### Provided text
»»

The star of Skinningrove
Our BEACH (Bold Earth/Art Cleveland Heritage) project is funded by the UK Science Festivals Network, with the aim of connecting Earth science researchers, artists, and local people to explore the rocks and fossils of Redcar & Cleveland, creatively.
We did pretty well at our Skinningrove event on Halloween, not least because one of the young people on our morning fossil hunt found an exceptionally rare fossil – a Jurassic starfish!
As I’ve written elsewhere, asteroids are amazing creatures, very infrequently fossilized. After a starfish dies, its body falls apart pretty quickly, and all its tiny bones (ossicles) disperse as seafloor particles. It needs to be buried rapidly to be preserved intact.
In the Early Jurassic rocks of the Yorkshire Coast, such as at Skinningrove, fossils of ophiuroids (brittle stars), such as Palaeocoma milleri, are found moderately often. Fossil starfish are not.
Indeed, despite having named three species of fossil starfish, I wasn’t sure what species this one was, although my mitigation is that the ancient asteroids I studied lived more than 200 million years before the Jurassic period even began.
Thankfully, my online fossil friends and some Google Scholar-searching enabled me to conclude that the Skinningrove star was Tropidaster pectinatus, or the combed keel-star.
Having been named by Edward Forbes in 1850, T. pectinatus was redescribed by palaeontologist Dan Blake in the 1990s. Dan interpreted it as a selective predator, somewhat closely related to the present-day Solasteridae, or sun-stars. The specimens from Dan’s paper were all from Gloucestershire.

««

### Provided material
»»

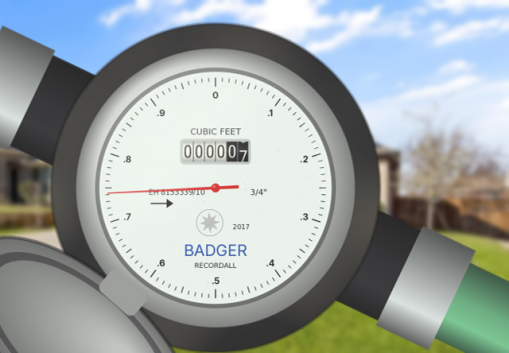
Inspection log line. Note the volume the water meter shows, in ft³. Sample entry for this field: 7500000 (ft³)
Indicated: 6.74 (ft³)
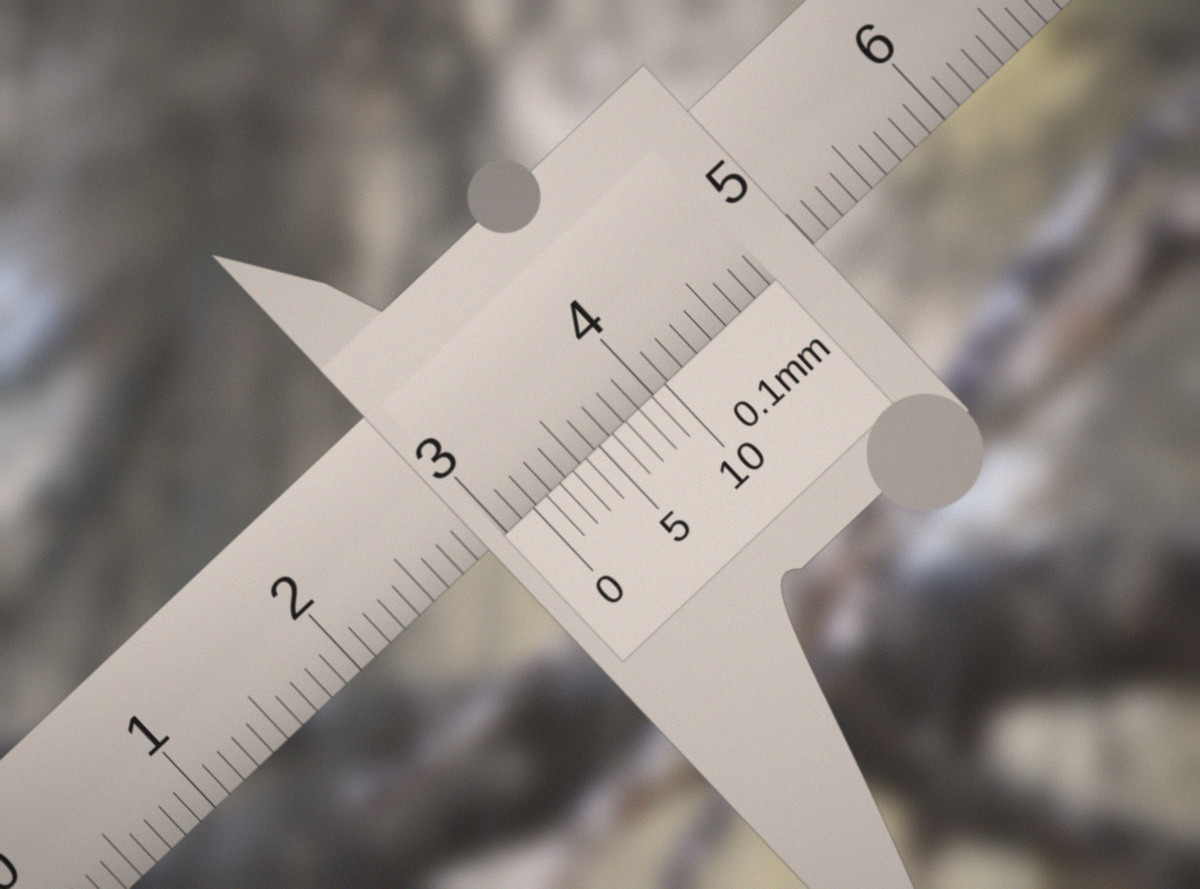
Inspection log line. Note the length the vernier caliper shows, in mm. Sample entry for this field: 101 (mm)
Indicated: 31.8 (mm)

««

### Task list
1. Can you duplicate the passage of the Skinningrove starfish article that opens with "We did pretty" and closes with "starfish are not."?
2. Could you pick up the Skinningrove starfish article after its last sentence and keep writing?

### Exercise answers
1.
We did pretty well at our Skinningrove event on Halloween, not least because one of the young people on our morning fossil hunt found an exceptionally rare fossil – a Jurassic starfish!
As I’ve written elsewhere, asteroids are amazing creatures, very infrequently fossilized. After a starfish dies, its body falls apart pretty quickly, and all its tiny bones (ossicles) disperse as seafloor particles. It needs to be buried rapidly to be preserved intact.
In the Early Jurassic rocks of the Yorkshire Coast, such as at Skinningrove, fossils of ophiuroids (brittle stars), such as Palaeocoma milleri, are found moderately often. Fossil starfish are not.

2.
More recently, Ben Thuy and colleagues recorded some echinoderms from the Early Jurassic of France, where a remarkable 70% of the asteroids were T. pectinatus. The only other starfish they identified was Plumaster (a species of which, shown below, is also known from the Yorkshire Coast), but apparently this is normal for the muddy Early Jurassic seas of western Europe:
“The complete dominance of Tropidaster and Plumaster in relatively shallow water clay facies of Pliensbachian age across western Europe (UK, France, Germany, Switzerland) is remarkable.”
(Thuy et al., 2011)
I find this very intriguing: this suggests there are only two types of Early Jurassic starfish that lived on Cleveland’s muddy seabeds – a five-rayed form (Tropidaster) and a multi-rayed form (Plumaster) – and both have been found as fossils in Skinningrove.
Where, then, does the multi-rayed ‘Solaster‘ murchisoni fit in? The species was discovered in Robin Hood’s Bay, and named by William Crawford Williamson in 1836. J. F. Blake described a specimen from Huntcliff, near Saltburn, in 1887. Rather more recent discussions suggest Murchison’s sun-star is not uncommon in Pliensbachian strata at Saltburn, and probably belongs to Brachisolaster, but nobody has published this formally.
It’s all a bit mysterious. Clearly an asteroid-loving palaeontologist needs to do some taxonomic research, but don’t hold your breath for that to happen. Do, however, keep your eyes peeled next time you’re out on Skinningrove beach: you might find yourself seeing stars.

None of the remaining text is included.